Opinion

Officials, residents must tackle water problems at Ward Lake

The persistent algae bloom that has plagued Ward Lake in Olympia all summer is definitely a curse, thwarting the ability of lake residents and the public to safely swim in the lake.

But it’s also possible the water quality problem will trigger some sort of partnership between the city and neighbors around the lake to dig deeper into the sources of pollution, and possible solutions, to the problem.

The City of Olympia is about to roll out for public review a draft master plan for development of Ward Lake Park. The city bought 9 acres of lake property in 2007 and is working on a long-range plan to develop the property at the southeast end of the lake.

Those plans include a swimming beach, something lacking in the city since Capitol Lake was closed to swimming in 1985. Ironically, a water clarity problem in Capitol Lake was one of the reasons behind the closure.

Creating the Ward Lake public swimming beach would happen in the later stages of park development, and could be 10 years away.

But if Ward Lake water quality continues to decline, the swimming beach becomes a much riskier proposition.

The time is right for lake residents and city officials to start working together, perhaps in the formation of lake management district. Such a district could assess fees on lake area properties to pay for studies to pinpoint the pollution sources and identify corrective measures.

Blue-green algae blooms are not unusual in many of the aging lakes in Thurston County. Often, nutrients such as phosphorus and nitrogen overload these lakes, triggering algae blooms. Lawn and plant fertilizers and on-site septic system effluent reaching lakes through stormwater runoff or groundwater infiltration are some of the potential sources.

At the very least, the blooms are a visual nightmare, turning otherwise clear lakes into murky water bodies. In the case of Ward Lake, which resembles split pea soup, the typical lake visibility ranges from 14 feet to 20 feet in the summer. This summer it’s 2 feet or less.

The explosion of single-cell organisms closely related to bacteria has reduced water clarity to the point that the algae poses a safety threat for swimmers. If someone were submerged and needed help, rescuers would have trouble finding the person.

In a worst case scenario – and it does happen occasionally here in South Sound – the blue-green algae blooms can contain strains of toxic algae that can make people, pets and livestock sick. Health officials report that there have been confirmed pet and wildlife deaths from exposure to toxic blue-green algae in Washington waters. But there are no known deaths of humans from toxic algae worldwide.

So far this summer, none of the blue-green algae blooms in Thurston County lakes have shown concentrations of toxic algae that exceed the state standard for recreational water use.
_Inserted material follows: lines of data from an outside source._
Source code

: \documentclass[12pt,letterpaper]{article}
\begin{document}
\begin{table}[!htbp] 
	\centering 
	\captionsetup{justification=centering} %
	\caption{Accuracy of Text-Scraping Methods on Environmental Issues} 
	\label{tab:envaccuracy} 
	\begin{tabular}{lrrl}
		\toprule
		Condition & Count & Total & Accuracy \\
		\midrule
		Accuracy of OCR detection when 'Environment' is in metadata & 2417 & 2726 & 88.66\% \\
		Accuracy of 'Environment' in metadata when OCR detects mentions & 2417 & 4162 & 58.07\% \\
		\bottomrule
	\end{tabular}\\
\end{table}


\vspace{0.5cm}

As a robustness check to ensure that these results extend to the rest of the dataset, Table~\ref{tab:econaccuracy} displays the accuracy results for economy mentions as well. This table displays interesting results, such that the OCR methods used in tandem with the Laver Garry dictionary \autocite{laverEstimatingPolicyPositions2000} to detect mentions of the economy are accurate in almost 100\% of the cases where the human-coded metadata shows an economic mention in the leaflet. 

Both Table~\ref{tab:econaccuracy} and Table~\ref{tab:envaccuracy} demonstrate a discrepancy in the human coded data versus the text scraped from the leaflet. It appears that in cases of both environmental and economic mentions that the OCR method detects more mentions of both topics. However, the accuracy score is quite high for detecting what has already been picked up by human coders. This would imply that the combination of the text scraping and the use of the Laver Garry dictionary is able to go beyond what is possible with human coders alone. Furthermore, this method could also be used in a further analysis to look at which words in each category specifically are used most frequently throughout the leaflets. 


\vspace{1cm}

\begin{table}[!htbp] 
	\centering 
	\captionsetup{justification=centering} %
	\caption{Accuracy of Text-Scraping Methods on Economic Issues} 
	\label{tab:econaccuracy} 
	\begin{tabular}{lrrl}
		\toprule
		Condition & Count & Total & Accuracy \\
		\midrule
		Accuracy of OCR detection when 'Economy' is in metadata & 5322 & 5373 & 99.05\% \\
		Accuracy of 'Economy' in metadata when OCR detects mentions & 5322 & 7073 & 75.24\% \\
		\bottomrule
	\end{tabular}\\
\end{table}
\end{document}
But that doesn’t mean the infected waters are safe for the public. A case in point, county health officials can conduct tests to verify the presence of the algae, but it takes more detailed laboratory tests to check for the toxic algae strains.

This time of year, the county is testing suspect lakes weekly. So it’s possible the algae could turn toxic in between test results. People and pets could be unwittingly exposed, if they assume the algae is nontoxic and are later proved wrong.

That’s why health officials recommend against swimming, wading, wind-surging and water-skiing in water bodies where any algae bloom is present.

It’s not too late to combat algae blooms in Ward Lake. Lake residents and city officials should explore what options have worked for other South Sound lakes, then roll up their sleeves and get to work.